== Excerpt ==
Review: Girls Aloud Ten Tour at the O2


I'm now a veteran of six (!) Girls Aloud tours, with the glowstick burns to prove it. As anyone knows, the main task upon leaving a Girls Aloud concert is to decide which girl is the best girl in Girls Aloud. Here's how it worked out last night.


1) THE SINGING
Oh dear. The vocals were decidedly wobbly on Sunday night. There were missed cues, sharp harmonies, and ad-libs that sounded like a plane full of mating cats going into a nosedive (I'm looking at you, Sarah). In the band's defence, their voices were a bit fragile after performing four shows in three days - as Nadine explained on Twitter, there'd been an extra run-through for the cameras on Saturday afternoon, as the show was filmed for a DVD.

Poor Nicola could be seen clutching her throat in between her lines - but when she let rip, she was incredible. A vampish "always thought you were so cool" in Wake Me Up was an early highlight, but when she practically burst into tears during Beautiful Cause You Love Me, it sent shivers up my spine.

Verdict: Nicola wins.


2) THE COSTUMES
Top marks to the designers on this tour. Gone were the spangly bikinis and luminous unitards of previous outings, replaced by elegant-yet-sexy basques and Oscar-worthy ballgowns. The bulk of the credit goes to Vicky Barkess - a wardrobe mistress on Strictly - who designed the costumes for the feather-tastic carnival section (the one where Cheryl had angel wings) and the Supremes-inspired 60s outfits. And who wore it best?

Verdict: Nicola wins.



3) ON-STAGE BANTER
Girls Aloud tours are not known for their Wildean repartee and quotable bon mots. There was a lot of thanking the fans, and saying how "unbelievable" it was to have spent 10 years together. Sarah made a good start, screaming "Big Mouth Is Bloody Back", but then lost her nerve.
===
== Data to examine ==
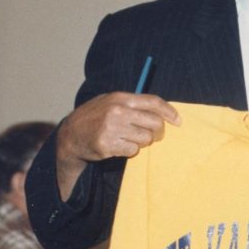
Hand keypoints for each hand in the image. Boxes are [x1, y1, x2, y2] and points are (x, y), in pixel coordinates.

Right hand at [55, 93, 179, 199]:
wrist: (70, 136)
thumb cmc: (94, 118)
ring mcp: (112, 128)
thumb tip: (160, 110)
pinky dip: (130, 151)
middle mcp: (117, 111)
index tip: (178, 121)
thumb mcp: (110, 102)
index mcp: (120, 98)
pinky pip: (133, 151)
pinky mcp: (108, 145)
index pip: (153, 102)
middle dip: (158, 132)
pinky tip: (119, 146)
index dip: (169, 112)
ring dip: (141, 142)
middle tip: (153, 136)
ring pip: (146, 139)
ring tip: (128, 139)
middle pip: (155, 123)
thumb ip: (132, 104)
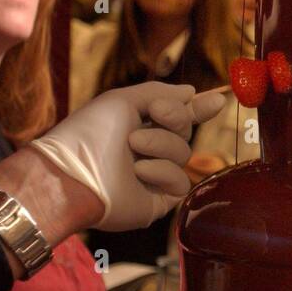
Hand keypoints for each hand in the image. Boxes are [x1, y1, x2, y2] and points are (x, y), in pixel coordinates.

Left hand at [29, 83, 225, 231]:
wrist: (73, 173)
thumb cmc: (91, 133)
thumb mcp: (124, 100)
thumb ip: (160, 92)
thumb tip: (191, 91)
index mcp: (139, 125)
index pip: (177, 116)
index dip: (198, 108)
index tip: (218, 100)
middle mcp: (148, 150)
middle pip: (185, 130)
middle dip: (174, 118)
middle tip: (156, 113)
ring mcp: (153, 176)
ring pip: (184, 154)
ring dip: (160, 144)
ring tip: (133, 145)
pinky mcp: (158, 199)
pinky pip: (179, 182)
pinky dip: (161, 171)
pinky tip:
===
◆ Required tasks:
a) List the members of Girls Aloud whom the concert review mentions by name.
b) Based on the concert review, say whether each statement agrees with it (yes or no), quoting the deciding words: (i) The reviewer has been to six Girls Aloud tours. (ii) Vicky Barkess designed the carnival costumes and the 60s outfits. (iii) Sarah kept up her strong start during the on-stage banter.
c) Transcribe the part of the concert review that opens with the words containing "1) THE SINGING" and closes with "filmed for a DVD.".

◆ Solutions for each task:
a) Sarah, Nadine, Nicola, Cheryl

b)
(i) Yes: "I'm now a veteran of six (!) Girls Aloud tours"
(ii) Yes: "who designed the costumes for the feather-tastic carnival section (the one where Cheryl had angel wings) and the Supremes-inspired 60s outfits"
(iii) No: "but then lost her nerve"

c)
1) THE SINGING
Oh dear. The vocals were decidedly wobbly on Sunday night. There were missed cues, sharp harmonies, and ad-libs that sounded like a plane full of mating cats going into a nosedive (I'm looking at you, Sarah). In the band's defence, their voices were a bit fragile after performing four shows in three days - as Nadine explained on Twitter, there'd been an extra run-through for the cameras on Saturday afternoon, as the show was filmed for a DVD.